Both thalamic nuclei are relatively small targets with different subnuclei. They both represent the relay structures of the Papez circuit (ANT), and the cerebello-thalamic-cortical circuit with afferents from reticular formation (CMN). Both thalamic targets have widespread cerebral connections through the appropriate brain networks. Compared to the anecdotal historical reports in the 20th century of ANT or CM DBS for DRE, today’s image-guided targeting prevails in the proper placement of DBS leads. The postoperative confirmation of implanted DBS leads by CT/MRI done after surgery, and merging with preoperative MRI, enables the selection of implanted contacts. Moreover, the visualisation of VTAs based on individual settings can avoid the overstimulation of the targeted nucleus, reducing the possible stimulation-induced adverse events.

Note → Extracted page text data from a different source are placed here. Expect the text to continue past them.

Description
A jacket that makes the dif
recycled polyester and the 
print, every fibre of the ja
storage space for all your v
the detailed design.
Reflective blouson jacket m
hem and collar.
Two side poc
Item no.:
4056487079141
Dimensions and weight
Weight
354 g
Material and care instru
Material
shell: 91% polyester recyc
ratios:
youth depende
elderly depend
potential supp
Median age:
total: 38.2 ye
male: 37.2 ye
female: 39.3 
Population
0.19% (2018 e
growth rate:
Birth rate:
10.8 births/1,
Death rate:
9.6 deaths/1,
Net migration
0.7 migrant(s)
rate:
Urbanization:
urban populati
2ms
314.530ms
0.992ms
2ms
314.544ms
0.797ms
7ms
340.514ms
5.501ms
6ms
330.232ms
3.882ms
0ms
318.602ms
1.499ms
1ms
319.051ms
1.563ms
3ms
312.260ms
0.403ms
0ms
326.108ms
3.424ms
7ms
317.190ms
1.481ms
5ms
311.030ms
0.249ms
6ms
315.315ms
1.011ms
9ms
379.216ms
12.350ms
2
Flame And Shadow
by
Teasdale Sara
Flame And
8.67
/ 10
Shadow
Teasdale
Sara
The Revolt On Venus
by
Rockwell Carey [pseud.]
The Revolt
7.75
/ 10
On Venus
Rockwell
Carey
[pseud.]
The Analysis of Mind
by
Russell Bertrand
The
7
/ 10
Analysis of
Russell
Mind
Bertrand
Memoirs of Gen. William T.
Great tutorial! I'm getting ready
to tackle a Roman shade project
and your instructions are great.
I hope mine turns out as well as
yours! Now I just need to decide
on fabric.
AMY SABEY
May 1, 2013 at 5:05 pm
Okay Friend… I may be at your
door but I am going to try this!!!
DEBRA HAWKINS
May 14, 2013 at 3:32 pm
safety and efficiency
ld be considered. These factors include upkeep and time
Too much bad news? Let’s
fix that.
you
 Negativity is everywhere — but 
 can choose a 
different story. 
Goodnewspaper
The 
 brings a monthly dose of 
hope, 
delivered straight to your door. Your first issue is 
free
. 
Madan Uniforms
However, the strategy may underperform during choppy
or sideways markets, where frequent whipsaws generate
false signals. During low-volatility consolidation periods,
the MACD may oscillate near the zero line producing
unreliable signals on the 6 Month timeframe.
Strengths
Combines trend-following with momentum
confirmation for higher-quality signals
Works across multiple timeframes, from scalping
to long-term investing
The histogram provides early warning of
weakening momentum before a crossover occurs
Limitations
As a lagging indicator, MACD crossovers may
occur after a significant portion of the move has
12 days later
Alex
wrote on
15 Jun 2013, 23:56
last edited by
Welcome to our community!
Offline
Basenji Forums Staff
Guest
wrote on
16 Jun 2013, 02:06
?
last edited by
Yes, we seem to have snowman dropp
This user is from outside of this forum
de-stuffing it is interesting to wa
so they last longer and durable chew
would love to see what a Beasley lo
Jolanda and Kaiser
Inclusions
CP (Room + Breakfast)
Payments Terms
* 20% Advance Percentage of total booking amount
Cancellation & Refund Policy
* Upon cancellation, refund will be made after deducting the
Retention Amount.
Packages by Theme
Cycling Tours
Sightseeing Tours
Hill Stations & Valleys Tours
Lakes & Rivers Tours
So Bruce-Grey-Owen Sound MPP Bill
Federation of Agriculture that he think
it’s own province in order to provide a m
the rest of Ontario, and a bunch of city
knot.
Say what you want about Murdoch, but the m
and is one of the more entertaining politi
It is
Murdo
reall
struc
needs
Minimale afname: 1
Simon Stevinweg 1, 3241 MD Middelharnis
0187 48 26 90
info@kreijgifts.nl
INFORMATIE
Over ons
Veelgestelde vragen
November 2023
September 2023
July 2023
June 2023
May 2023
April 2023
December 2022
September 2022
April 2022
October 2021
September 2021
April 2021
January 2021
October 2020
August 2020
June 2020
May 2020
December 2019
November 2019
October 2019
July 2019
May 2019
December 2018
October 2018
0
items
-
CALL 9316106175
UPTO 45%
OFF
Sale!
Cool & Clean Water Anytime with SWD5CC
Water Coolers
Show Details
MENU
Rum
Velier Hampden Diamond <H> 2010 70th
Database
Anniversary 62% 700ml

The novel connectomic approach in selecting appropriate patients based on connectome of the targeted nucleus with epileptogenic focus/foci may have a great value in selecting patients for thalamic DBS for DRE. Functional imaging and diffusion imaging may direct stimulation settings optimisation by estimation of VTA which incorporate the brain networks involved in epilepsy propagation.
All of these factors may bring about in future better seizure frequency reduction after ANT or CMN DBS therapy for DRE.